By Nicholas Carr. Finalist for the 2011 Pulitzer Prize in
General Nonfiction; finalist for the 2011 PEN Center USA Literary Award;
International bestseller; translated into 24 languages.
Is Google making us stupid? When Nicholas Carr posed that question in
a celebrated Atlantic essay, he tapped into a well of anxiety about how
the Internet is changing us. He also crystallized one of the most
important debates of our time: As we enjoy the Net’s bounties, are we
sacrificing our ability to read and think deeply?
Now Carr expands his argument into the most compelling exploration of
the Internet’s intellectual and cultural consequences yet published. As
he describes how human thought has been shaped through the centuries by
“tools of the mind” — from the alphabet, to maps, to the printing
press, the clock, and the computer — Carr interweaves a fascinating
account of recent discoveries in neuroscience by such pioneers as
Michael Merzenich and Eric Kandel. Our brains, the historical and
scientific evidence reveals, change in response to our experiences. The
technologies we use to find, store, and share information can literally
reroute our neural pathways.
Building on the insights of thinkers from Plato to McLuhan, Carr
makes a convincing case that every information technology carries an
intellectual ethic — a set of assumptions about the nature of knowledge
and intelligence. He explains how the printed book served to focus our
attention, promoting deep and creative thought. In stark contrast, the
Internet encourages the rapid, distracted sampling of small bits of
information from many sources. Its ethic is the ethic of the
industrialist, an ethic of speed and efficiency, of optimized production
and consumption — and now the Net is remaking us in its own image. We
are becoming ever more adept at scanning and skimming, but what we are
losing is our capacity for concentration, contemplation, and reflection.

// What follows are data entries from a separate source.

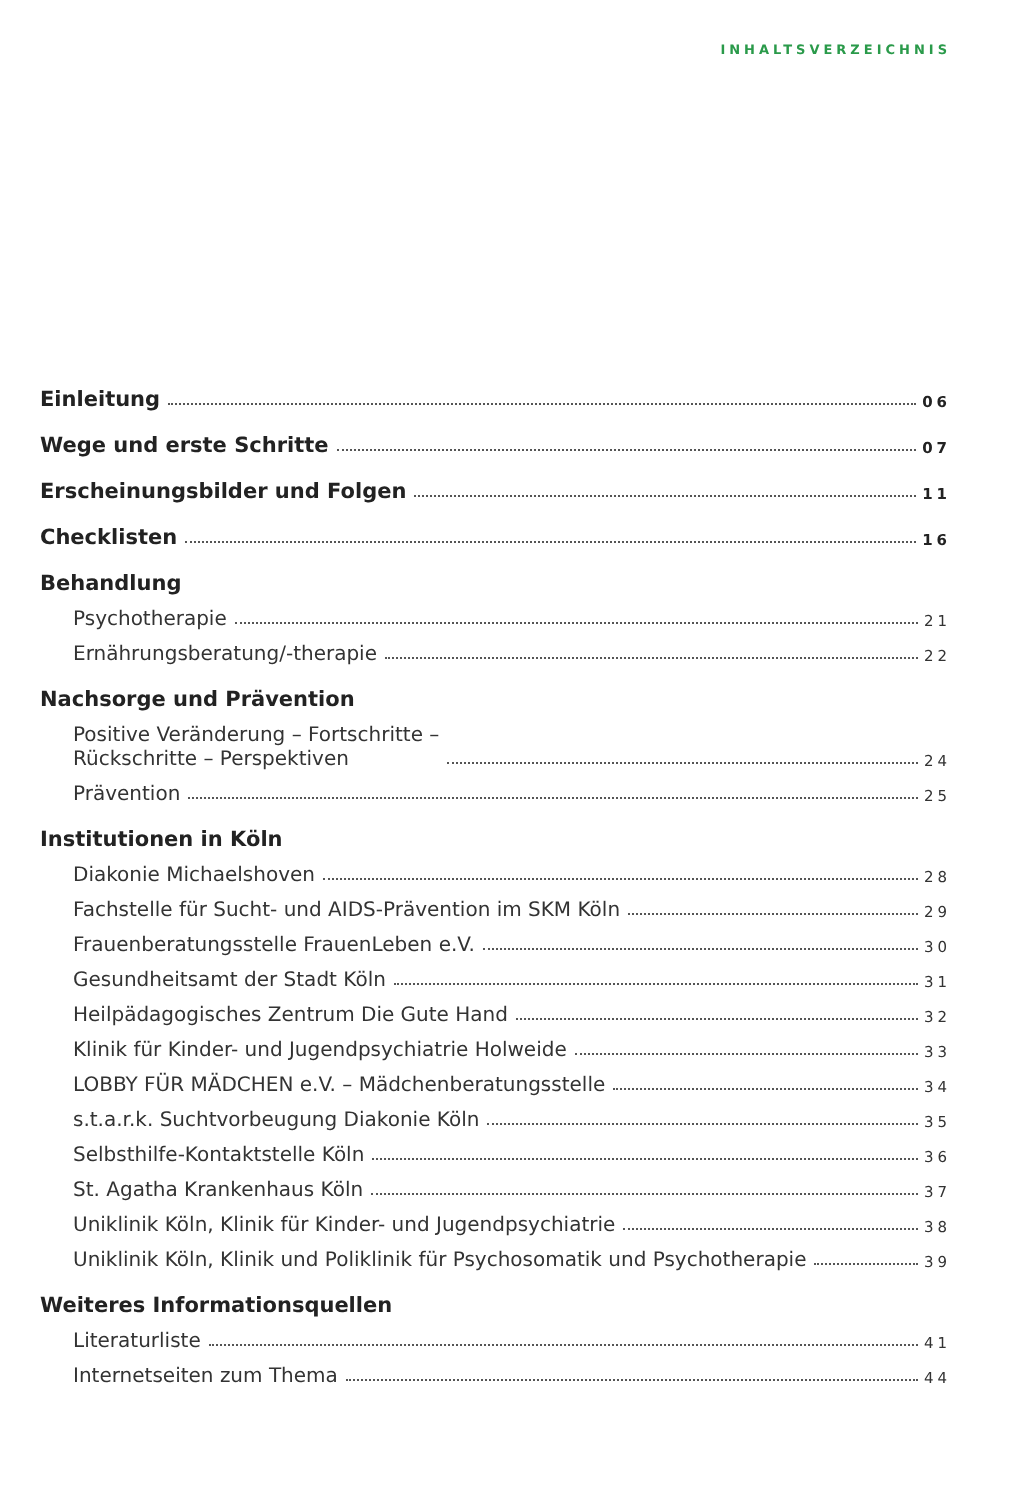INHALTSVERZEICHNIS
Einleitung 06
Wege und erste Schritte 07
Erscheinungsbilder und Folgen 11
Checklisten 16
Behandlung
Psychotherapie 21
Ernährungsberatung/-therapie 22
Nachsorge und Prävention
Positive Veränderung – Fortschritte –
Rückschritte – Perspektiven 24
Prävention 25
Institutionen in Köln
Diakonie Michaelshoven 28
Fachstelle für Sucht- und AIDS-Prävention im SKM Köln 29
Frauenberatungsstelle FrauenLeben e.V. 30
Gesundheitsamt der Stadt Köln 31
Heilpädagogisches Zentrum Die Gute Hand 32
Klinik für Kinder- und Jugendpsychiatrie Holweide 33
LOBBY FÜR MÄDCHEN e.V. – Mädchenberatungsstelle 34
s.t.a.r.k. Suchtvorbeugung Diakonie Köln 35
Selbsthilfe-Kontaktstelle Köln 36
St. Agatha Krankenhaus Köln 37
Uniklinik Köln, Klinik für Kinder- und Jugendpsychiatrie 38
Uniklinik Köln, Klinik und Poliklinik für Psychosomatik und Psychotherapie 39
Weiteres Informationsquellen
Literaturliste 41
Internetseiten zum Thema 44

Part intellectual history, part popular science, and part cultural
criticism, The Shallows sparkles with memorable vignettes — Friedrich
Nietzsche wrestling with a typewriter, Sigmund Freud dissecting the
brains of sea creatures, Nathaniel Hawthorne contemplating the
thunderous approach of a steam locomotive — even as it plumbs profound
questions about the state of our modern psyche. This is a book that will
forever alter the way we think about media and our minds.